= Çözülecek Problemler =
- A) Çocukların durumunu anlatan metne göre aşağıdaki ifadelerin her birinin doğru olup olmadığını evet ya da hayır ile belirtin ve kararınızı dayandırdığınız sözleri metinden aynen alıntılayın: (i) Her beş çocuktan biri çalışmaktadır. (ii) Çocuk hakları uyum yasaları hazırlanmıştır. (iii) Çocuk gelin sayısı 50 binin altındadır.
- B) Çocukların durumunu anlatan metinde çocuk işçi sayısı kaç olarak verilmektedir?
- C) Çocukların durumunu anlatan metni, son cümlesinden sonrasını yazarak sürdürün.

= Seçilen Metin =
....

Habertürk
    Takipde Kalın!
      Günlük gelişmeleri takip edebilmek için habertürk uygulamasını indirin

        Atatürk’ün emaneti 23 Nisan Ulusal Egemenlik ve Çocuk Bayramı’nı, günümüz çocukları şu pozisyonda kutladılar:

        *

        -Dört çocuktan biri yoksul.

        -Beş çocuktan biri çalışıyor.

        -1 milyon çocuk işçi var.

        -50 binin üzerinde çocuk gelin var.

        -Son 5 yılda çocuk suçlarında artış oldu.

        -Çocuk ihmali ve istismarı yaygınlaştı.

        -Çocuk hakları öğretiminde en sorunlu ülkelerden biri Türkiye.

        -Çocuklara yönelik hak ihlalleri fazlalaştı.

        -Çocuk hakları uyum yasaları hazırlanamadı.

        -Bebek ve 5 yaş altı ölümleri hâlâ yüksek.

        -0–18 yaş sağlık güvencesi sağlanamadı.

....

= Verilen Bilgiler =
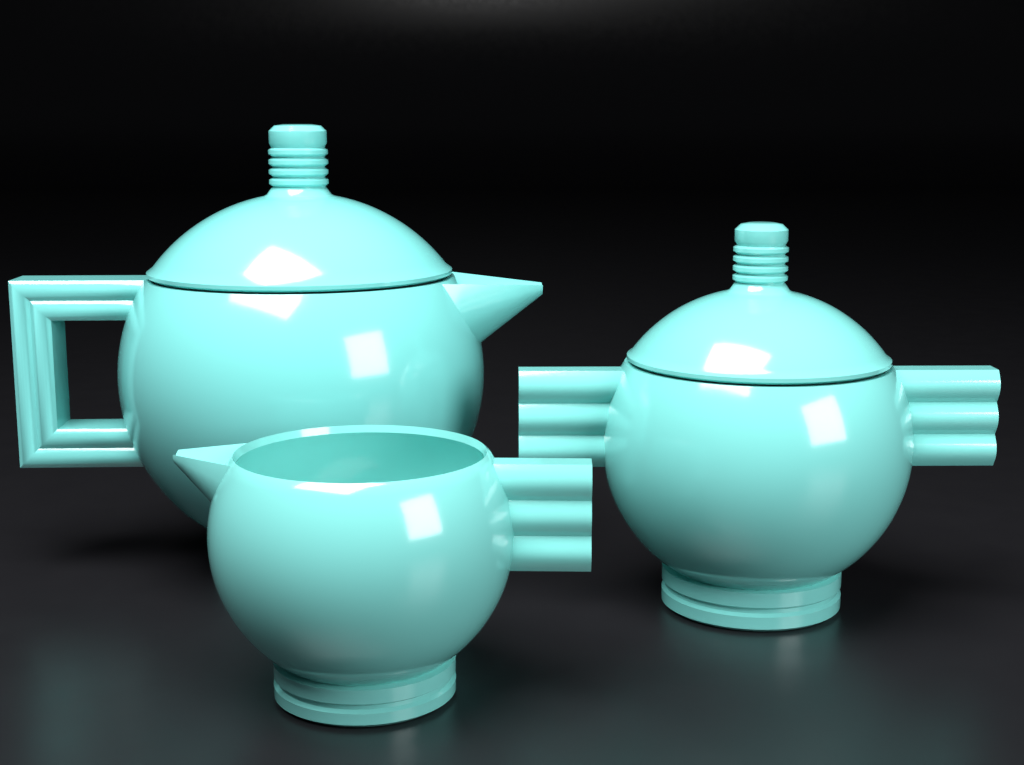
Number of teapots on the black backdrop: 1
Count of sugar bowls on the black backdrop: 1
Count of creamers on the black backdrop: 1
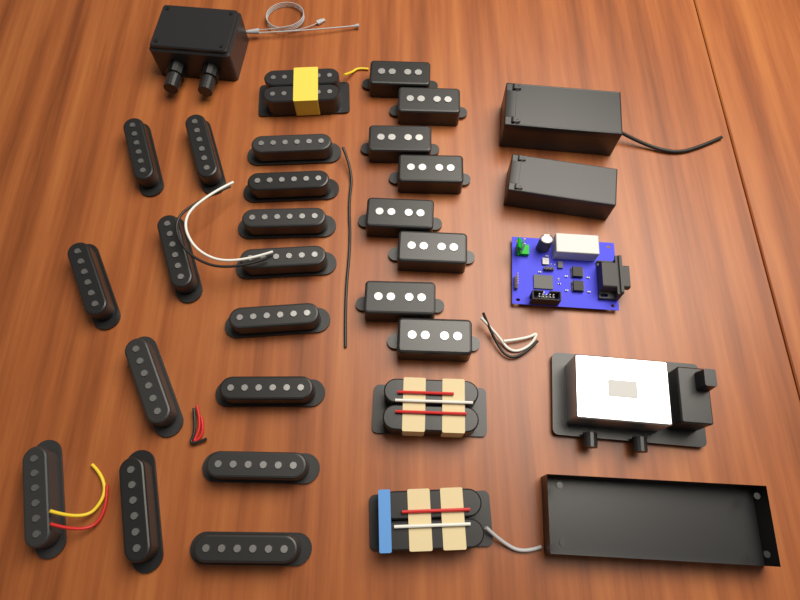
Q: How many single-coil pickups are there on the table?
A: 15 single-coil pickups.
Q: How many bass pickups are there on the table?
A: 8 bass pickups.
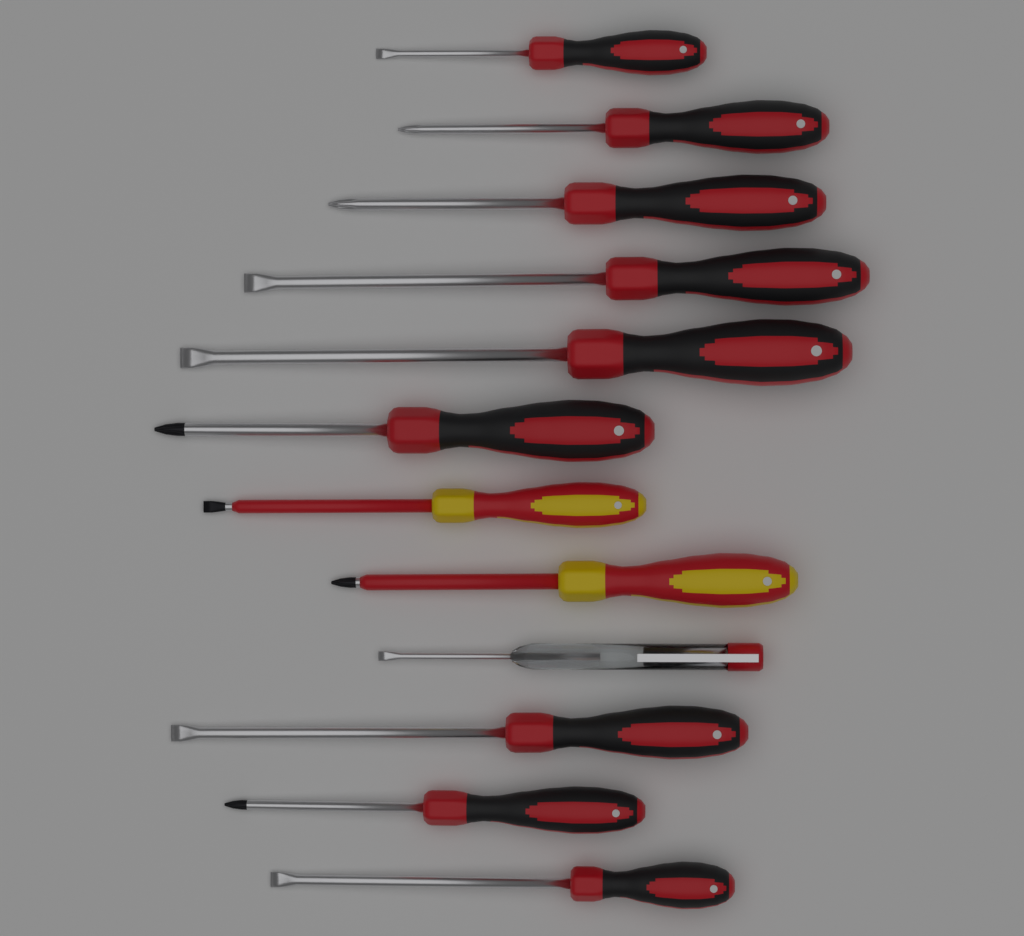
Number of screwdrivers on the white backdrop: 12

....

= Sıralı Sonuçlar =
- A)
(i) Evet: "Beş çocuktan biri çalışıyor."
(ii) Hayır: "Çocuk hakları uyum yasaları hazırlanamadı."
(iii) Hayır: "50 binin üzerinde çocuk gelin var."

- B) 1 milyon.

- C)
        -Nitelikli eğitim başarılamadı.

        -Üstün yetenekli çocukları eğitemeyen bir ülkeyiz.

        -Okul Sağlığının İyileştirilmesi Projesi yaygınlaştırılamadı.

        -Korunmaya muhtaç çocuk sayısı artıyor.

        -Özürlüler Kanunu’nun kuşatıcılığına karşın verilen hizmet sınırlı.

        -Türkiye’nin çocuk göstergeleri dünya ortalamasının altında.

        -Türkiye, çocuk sorunlarını erteleyen bir ülke görünü- münde.

        *

        Büyük Atatürk kalksa, sorsa, “Ne yaptınız siz, çocuklarımı ne hale getirdiniz” dese, nasıl cevap vereceğiz?

        Ne değişti de

        Taksim yasaklandı

        Taksim Meydanı’nı 1 Mayıs törenlerine bu iktidar açtı.

        Ben de oradaydım ve şahit oldum, 2010 kutlamaları bayram havasında geçti.

        O dönem hükümet pek övünmüştü..

        - İşte 1 Mayıs böyle kutlanmalı..

        -Yasak filan olmamalı..

        -Solcuların yapmadığını biz yaptık, Taksim’i halka açtık.

        -1 Mayıs’ı ruhuna uygun kutladık..

        Nutukları atılmıştı.

        O günden sonra Taksim üç yıl üst üste 1 Mayıs’lara ev sahipliği yaptı, hiç olay çıkmadı, gruplar kavga etmedi, herkes kutlamasını istediği gibi gerçekleştirdi.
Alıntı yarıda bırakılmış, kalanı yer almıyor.